Elle le regarda venir avec un sourire aux lèvres. Il lui posa sa question, elle ne comprit pas grand-chose sauf le mot « pélouche ».
La dame avait bien évidemment entendu parler de l’histoire de l’ours en peluche déposé devant le bureau de la police municipale et de l’émoi qu’avait suscité cet événement. Elle imagina que ce devait être le propriétaire de la peluche qui voulait la récupérer pour la rendre à l’enfant qui l’avait perdue. Elle s’offrit à l’accompagner. Pendant le bref trajet jusqu’au centre-ville, elle finit par comprendre qu’il était italien ; elle-même connaissait quelques mots de sa langue.
Quand elle prononça les mots « police municipale », elle sentit que le garçon devenait nerveux. Il regardait partout autour de lui et ne cessait de porter sa main sous son aisselle gauche, comme s’il avait des palpitations cardiaques.
Mais dans le bureau tout se passa pour le mieux. Le chef de la police locale était absent en ce moment, parti à l’improviste, la veille, pour se rendre auprès d’un proche tombé malade subitement, quelque part en Amérique du Sud. Il avait pu bénéficier d’une autorisation exceptionnelle pour prendre l’avion en raison de motifs sanitaires prioritaires.

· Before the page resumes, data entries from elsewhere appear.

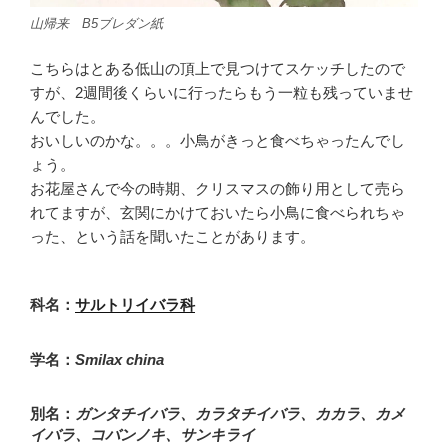
山帰来 B5ブレダン紙
こちらはとある低山の頂上で見つけてスケッチしたので
すが、2週間後くらいに行ったらもう一粒も残っていませ
んでした。
おいしいのかな。。。小鳥がきっと食べちゃったんでし
ょう。
お花屋さんで今の時期、クリスマスの飾り用として売ら
れてますが、玄関にかけておいたら小鳥に食べられちゃ
った、という話を聞いたことがあります。
科名：
サルトリイバラ科
学名：
Smilax china
別名：
ガンタチイバラ
、
カラタチイバラ
、
カカラ
、カメ
イバラ、コバンノキ、サンキライ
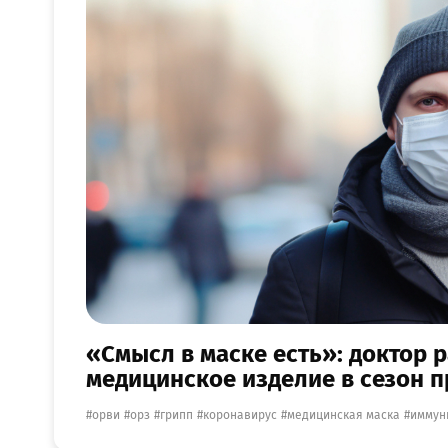
«Смысл в маске есть»: доктор 
медицинское изделие в сезон п
орви
орз
грипп
коронавирус
медицинская маска
иммун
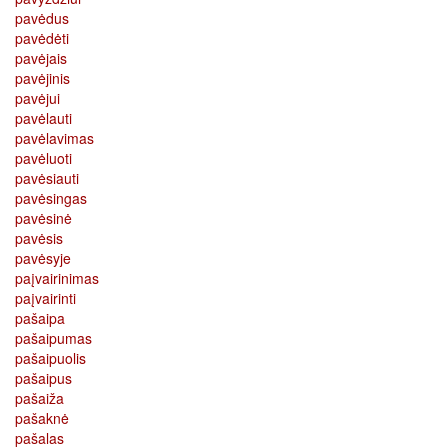
pavėdus
pavėdėti
pavėjais
pavėjinis
pavėjui
pavėlauti
pavėlavimas
pavėluoti
pavėsiauti
pavėsingas
pavėsinė
pavėsis
pavėsyje
paįvairinimas
paįvairinti
pašaipa
pašaipumas
pašaipuolis
pašaipus
pašaiža
pašaknė
pašalas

Ce fut donc une subordonnée qui les accueillit.
Avec l’aide de la dame serviable Sasà réussit à expliquer que le jouet appartenait à sa nièce de quatre ans qui l’avait laissé tomber par la fenêtre de la voiture de ses parents venus en vacances dans la région. Quelqu’un l’avait sans doute ramassé et déposé devant la porte de la police municipale.
La dame s’étonna que l’on pût circuler aussi aisément en période de confinement. La policière haussa les épaules. « Certains échappent aux contrôles. La police ne peut être partout.

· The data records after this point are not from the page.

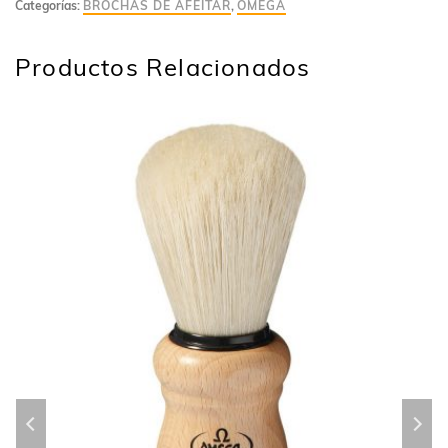
Categorías:
BROCHAS DE AFEITAR
,
OMEGA
Productos Relacionados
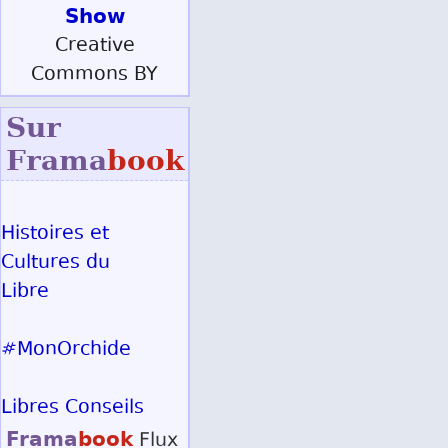
Show
Creative
Commons BY
Sur
Frama
book
Histoires et
Cultures du
Libre
#MonOrchide
Libres Conseils
Frama
book
Flux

-Et ce jeune homme, vous ne lui demandez pas ses papiers ?
-Inutile, un garçon qui vient rechercher le doudou perdu par un enfant, c’est un cas de force majeure ! »

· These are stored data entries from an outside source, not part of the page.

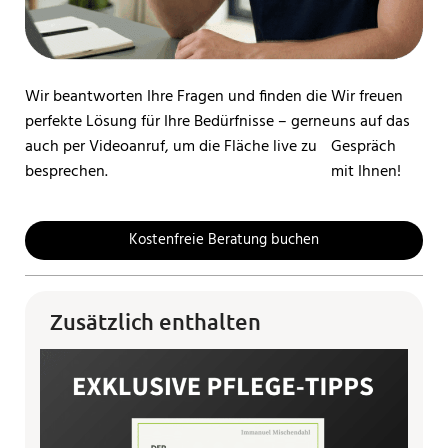
Wir beantworten Ihre Fragen und finden die
Wir freuen
perfekte Lösung für Ihre Bedürfnisse – gerne
uns auf das
auch per Videoanruf, um die Fläche live zu
Gespräch
besprechen.
mit Ihnen!
Kostenfreie Beratung buchen
Zusätzlich enthalten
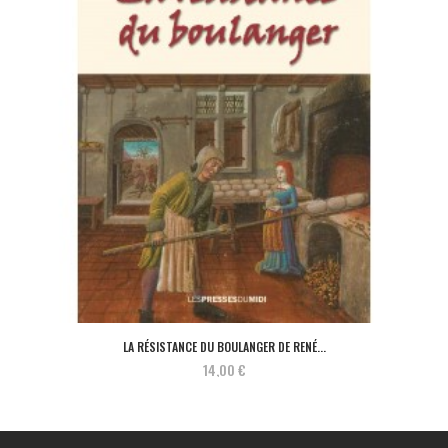
LA RÉSISTANCE DU BOULANGER DE RENÉ...
14,00 €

On ne fit donc aucune difficulté pour remettre l’ours à l’oncle de la propriétaire légitime de l’animal. La peluche avait été quelque peu détériorée, sans doute à cause de la chute de la voiture, il avait fallu le recoudre dans le dos.
Sasà remercia la dame et la policière et retourna à la gare, serrant précieusement le nounours contre lui.
Le garçon rentra sans encombre à Corleone le 27 avril et remit dès son arrivée le jouet à Don Calogero qui aussitôt fit sauter la couture du dos du nounours et secoua la peluche d’où s’écoula une poudre blanche. Don Calò fit une moue dubitative, recueillit sur son doigt un peu de cette substance, la porta à son nez, puis la goûta.
« Zuccheru è ! » (C’est du sucre) hurla-t-il, les yeux injectés de sang.
Il est légitime d’estimer que la carrière de Sasà subit un sérieux coup d’arrêt.
La police municipale de Champagnole reçut peu après une carte postale représentant une magnifique plage tropicale, portant ces simples mots : From Acapulco with love. Signé Teddy Bear. La policière reconnut sans peine les initiales de son chef, Théophraste Biroulet.
Elle comprit le message dont ils étaient convenus. Dès qu’elle le pourrait, elle prendrait le premier avion pour le rejoindre.
Don Calogero ne fut heureusement pas informé des développements ultérieurs de cette affaire.